Each entry here needs to be set down again exactly, please; pictures are left out.

Contour labeling entries:
**********

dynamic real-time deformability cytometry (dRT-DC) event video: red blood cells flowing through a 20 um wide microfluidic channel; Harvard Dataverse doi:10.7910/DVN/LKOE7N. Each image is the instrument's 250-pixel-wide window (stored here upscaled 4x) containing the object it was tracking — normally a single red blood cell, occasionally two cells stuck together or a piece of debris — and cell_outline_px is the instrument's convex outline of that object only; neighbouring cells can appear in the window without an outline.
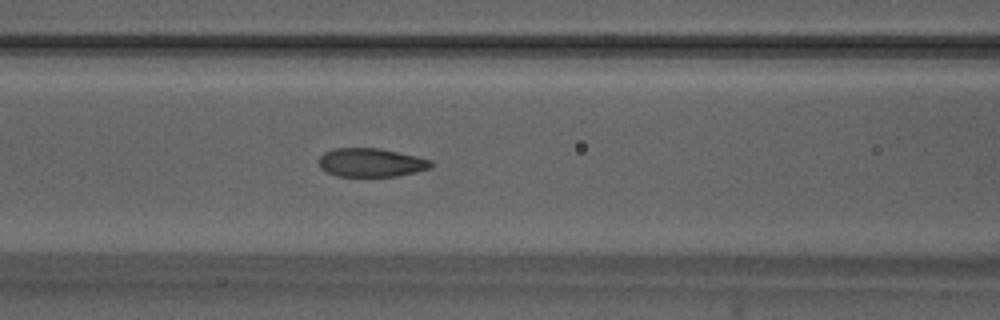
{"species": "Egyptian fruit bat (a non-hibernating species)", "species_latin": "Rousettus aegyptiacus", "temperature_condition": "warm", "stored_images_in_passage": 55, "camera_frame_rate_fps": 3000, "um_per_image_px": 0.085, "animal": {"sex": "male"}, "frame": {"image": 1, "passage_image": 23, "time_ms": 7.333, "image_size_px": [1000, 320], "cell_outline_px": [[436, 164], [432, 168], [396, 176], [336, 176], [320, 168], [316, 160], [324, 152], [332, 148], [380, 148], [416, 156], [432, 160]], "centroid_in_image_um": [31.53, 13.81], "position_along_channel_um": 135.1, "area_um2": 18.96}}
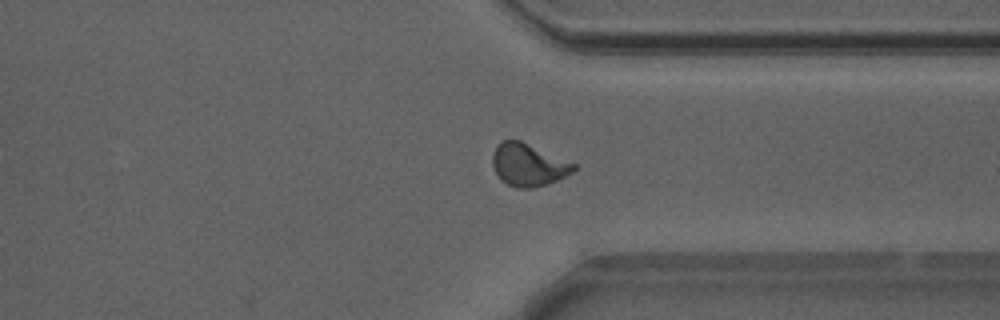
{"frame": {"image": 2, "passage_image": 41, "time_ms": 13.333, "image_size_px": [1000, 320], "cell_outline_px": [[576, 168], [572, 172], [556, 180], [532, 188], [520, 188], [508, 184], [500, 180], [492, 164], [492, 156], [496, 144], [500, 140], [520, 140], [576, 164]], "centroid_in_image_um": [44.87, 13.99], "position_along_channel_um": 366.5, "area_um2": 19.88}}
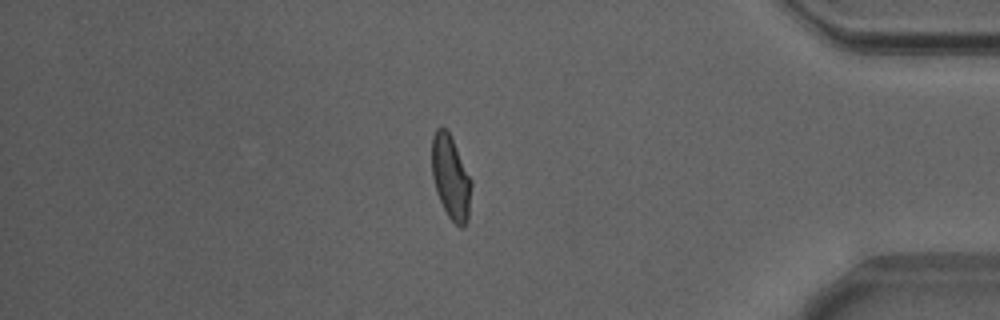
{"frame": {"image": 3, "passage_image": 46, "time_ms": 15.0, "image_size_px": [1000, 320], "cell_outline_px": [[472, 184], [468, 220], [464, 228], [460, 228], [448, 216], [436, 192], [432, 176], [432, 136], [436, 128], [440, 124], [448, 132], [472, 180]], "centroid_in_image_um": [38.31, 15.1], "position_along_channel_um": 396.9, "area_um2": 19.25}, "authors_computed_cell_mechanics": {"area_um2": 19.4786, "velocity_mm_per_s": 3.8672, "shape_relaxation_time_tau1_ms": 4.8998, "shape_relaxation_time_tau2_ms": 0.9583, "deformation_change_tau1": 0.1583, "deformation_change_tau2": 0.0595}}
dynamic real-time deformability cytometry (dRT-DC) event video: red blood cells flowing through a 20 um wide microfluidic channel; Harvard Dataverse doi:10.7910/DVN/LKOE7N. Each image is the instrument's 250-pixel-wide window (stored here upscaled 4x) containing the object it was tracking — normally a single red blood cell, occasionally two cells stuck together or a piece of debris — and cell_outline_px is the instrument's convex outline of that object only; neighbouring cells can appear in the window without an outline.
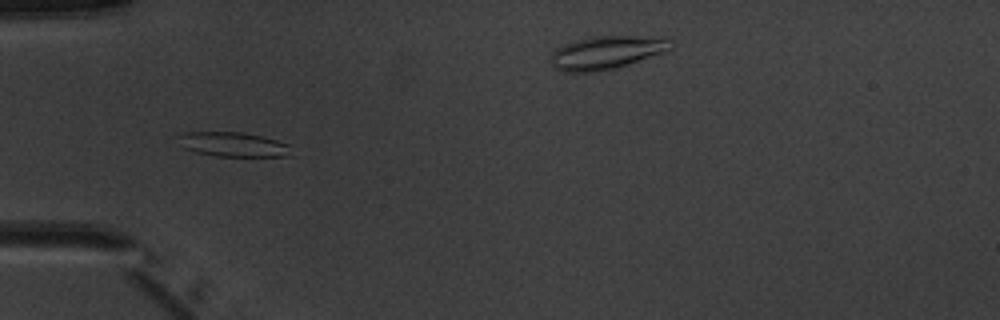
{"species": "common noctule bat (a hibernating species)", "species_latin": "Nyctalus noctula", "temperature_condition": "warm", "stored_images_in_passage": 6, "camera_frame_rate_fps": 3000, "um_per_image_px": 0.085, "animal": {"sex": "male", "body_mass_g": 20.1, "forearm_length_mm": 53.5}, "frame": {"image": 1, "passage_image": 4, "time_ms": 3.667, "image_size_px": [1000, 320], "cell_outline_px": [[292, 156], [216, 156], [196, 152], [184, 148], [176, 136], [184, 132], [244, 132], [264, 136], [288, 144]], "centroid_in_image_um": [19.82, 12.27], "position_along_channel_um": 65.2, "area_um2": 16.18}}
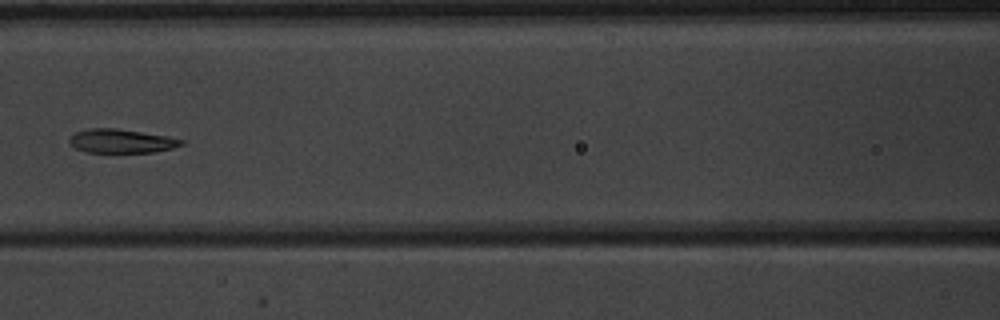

**********

Correct response:
dynamic real-time deformability cytometry (dRT-DC) event video: red blood cells flowing through a 20 um wide microfluidic channel; Harvard Dataverse doi:10.7910/DVN/LKOE7N. Each image is the instrument's 250-pixel-wide window (stored here upscaled 4x) containing the object it was tracking — normally a single red blood cell, occasionally two cells stuck together or a piece of debris — and cell_outline_px is the instrument's convex outline of that object only; neighbouring cells can appear in the window without an outline.
{"species": "Egyptian fruit bat (a non-hibernating species)", "species_latin": "Rousettus aegyptiacus", "temperature_condition": "warm", "stored_images_in_passage": 55, "camera_frame_rate_fps": 3000, "um_per_image_px": 0.085, "animal": {"sex": "male"}, "frame": {"image": 1, "passage_image": 23, "time_ms": 7.333, "image_size_px": [1000, 320], "cell_outline_px": [[436, 164], [432, 168], [396, 176], [336, 176], [320, 168], [316, 160], [324, 152], [332, 148], [380, 148], [416, 156], [432, 160]], "centroid_in_image_um": [31.53, 13.81], "position_along_channel_um": 135.1, "area_um2": 18.96}}
{"frame": {"image": 2, "passage_image": 41, "time_ms": 13.333, "image_size_px": [1000, 320], "cell_outline_px": [[576, 168], [572, 172], [556, 180], [532, 188], [520, 188], [508, 184], [500, 180], [492, 164], [492, 156], [496, 144], [500, 140], [520, 140], [576, 164]], "centroid_in_image_um": [44.87, 13.99], "position_along_channel_um": 366.5, "area_um2": 19.88}}
{"frame": {"image": 3, "passage_image": 46, "time_ms": 15.0, "image_size_px": [1000, 320], "cell_outline_px": [[472, 184], [468, 220], [464, 228], [460, 228], [448, 216], [436, 192], [432, 176], [432, 136], [436, 128], [440, 124], [448, 132], [472, 180]], "centroid_in_image_um": [38.31, 15.1], "position_along_channel_um": 396.9, "area_um2": 19.25}, "authors_computed_cell_mechanics": {"area_um2": 19.4786, "velocity_mm_per_s": 3.8672, "shape_relaxation_time_tau1_ms": 4.8998, "shape_relaxation_time_tau2_ms": 0.9583, "deformation_change_tau1": 0.1583, "deformation_change_tau2": 0.0595}}
dynamic real-time deformability cytometry (dRT-DC) event video: red blood cells flowing through a 20 um wide microfluidic channel; Harvard Dataverse doi:10.7910/DVN/LKOE7N. Each image is the instrument's 250-pixel-wide window (stored here upscaled 4x) containing the object it was tracking — normally a single red blood cell, occasionally two cells stuck together or a piece of debris — and cell_outline_px is the instrument's convex outline of that object only; neighbouring cells can appear in the window without an outline.
{"species": "common noctule bat (a hibernating species)", "species_latin": "Nyctalus noctula", "temperature_condition": "warm", "stored_images_in_passage": 6, "camera_frame_rate_fps": 3000, "um_per_image_px": 0.085, "animal": {"sex": "male", "body_mass_g": 20.1, "forearm_length_mm": 53.5}, "frame": {"image": 1, "passage_image": 4, "time_ms": 3.667, "image_size_px": [1000, 320], "cell_outline_px": [[292, 156], [216, 156], [196, 152], [184, 148], [176, 136], [184, 132], [244, 132], [264, 136], [288, 144]], "centroid_in_image_um": [19.82, 12.27], "position_along_channel_um": 65.2, "area_um2": 16.18}}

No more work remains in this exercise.